Data records
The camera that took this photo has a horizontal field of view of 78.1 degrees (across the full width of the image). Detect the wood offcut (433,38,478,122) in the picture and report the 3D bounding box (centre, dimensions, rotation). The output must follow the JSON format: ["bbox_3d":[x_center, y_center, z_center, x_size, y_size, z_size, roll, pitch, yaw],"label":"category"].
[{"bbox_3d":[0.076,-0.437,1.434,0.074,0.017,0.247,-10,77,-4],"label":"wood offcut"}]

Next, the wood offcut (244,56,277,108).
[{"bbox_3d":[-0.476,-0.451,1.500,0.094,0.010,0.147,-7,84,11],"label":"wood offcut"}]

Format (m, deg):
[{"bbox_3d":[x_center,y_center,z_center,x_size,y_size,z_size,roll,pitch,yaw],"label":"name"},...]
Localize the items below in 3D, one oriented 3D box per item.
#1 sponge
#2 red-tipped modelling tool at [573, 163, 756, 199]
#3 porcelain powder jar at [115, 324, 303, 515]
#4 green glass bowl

==

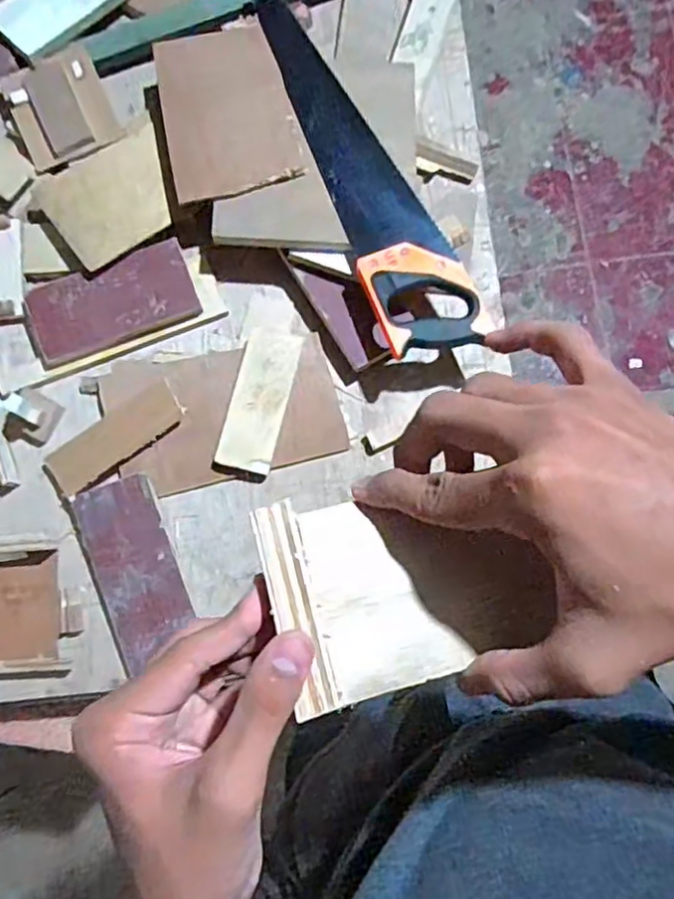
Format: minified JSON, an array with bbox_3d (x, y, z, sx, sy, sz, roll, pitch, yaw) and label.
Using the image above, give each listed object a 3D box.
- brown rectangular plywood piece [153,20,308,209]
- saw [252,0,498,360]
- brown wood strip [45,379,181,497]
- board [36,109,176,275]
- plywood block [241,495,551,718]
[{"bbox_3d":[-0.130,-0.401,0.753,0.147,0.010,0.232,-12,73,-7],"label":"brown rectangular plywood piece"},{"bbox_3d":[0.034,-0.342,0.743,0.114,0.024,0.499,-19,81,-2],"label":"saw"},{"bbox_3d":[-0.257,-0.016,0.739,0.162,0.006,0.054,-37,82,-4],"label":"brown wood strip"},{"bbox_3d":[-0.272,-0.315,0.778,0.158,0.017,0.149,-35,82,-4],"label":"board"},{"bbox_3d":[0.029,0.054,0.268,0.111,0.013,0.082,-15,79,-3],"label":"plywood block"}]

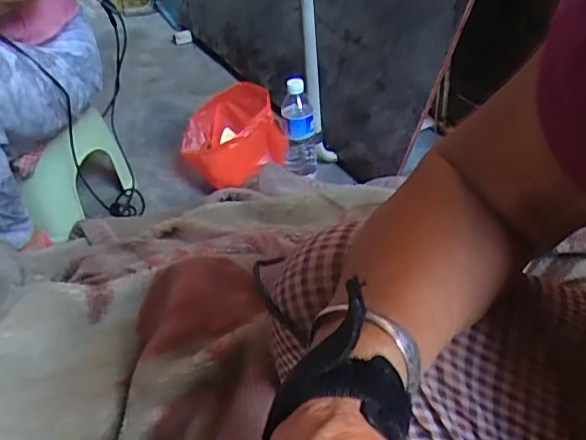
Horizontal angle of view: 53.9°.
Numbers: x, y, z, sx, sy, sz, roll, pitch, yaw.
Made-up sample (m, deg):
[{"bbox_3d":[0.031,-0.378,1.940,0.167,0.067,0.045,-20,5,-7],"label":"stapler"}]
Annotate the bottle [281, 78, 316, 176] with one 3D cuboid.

__WHAT YOU NEED TO DO__: In the entries above, find the line that contains "Using the image" and the line that contains "Annotate the bottle". Reproduce exactly those two lines and every line between them, but not the pictures.

__ANSWER FOR THE TASK__:
Using the image above, give each listed object a 3D box.
- brown rectangular plywood piece [153,20,308,209]
- saw [252,0,498,360]
- brown wood strip [45,379,181,497]
- board [36,109,176,275]
- plywood block [241,495,551,718]
[{"bbox_3d":[-0.130,-0.401,0.753,0.147,0.010,0.232,-12,73,-7],"label":"brown rectangular plywood piece"},{"bbox_3d":[0.034,-0.342,0.743,0.114,0.024,0.499,-19,81,-2],"label":"saw"},{"bbox_3d":[-0.257,-0.016,0.739,0.162,0.006,0.054,-37,82,-4],"label":"brown wood strip"},{"bbox_3d":[-0.272,-0.315,0.778,0.158,0.017,0.149,-35,82,-4],"label":"board"},{"bbox_3d":[0.029,0.054,0.268,0.111,0.013,0.082,-15,79,-3],"label":"plywood block"}]

Horizontal angle of view: 53.9°.
Numbers: x, y, z, sx, sy, sz, roll, pitch, yaw.
Made-up sample (m, deg):
[{"bbox_3d":[0.031,-0.378,1.940,0.167,0.067,0.045,-20,5,-7],"label":"stapler"}]
Annotate the bottle [281, 78, 316, 176] with one 3D cuboid.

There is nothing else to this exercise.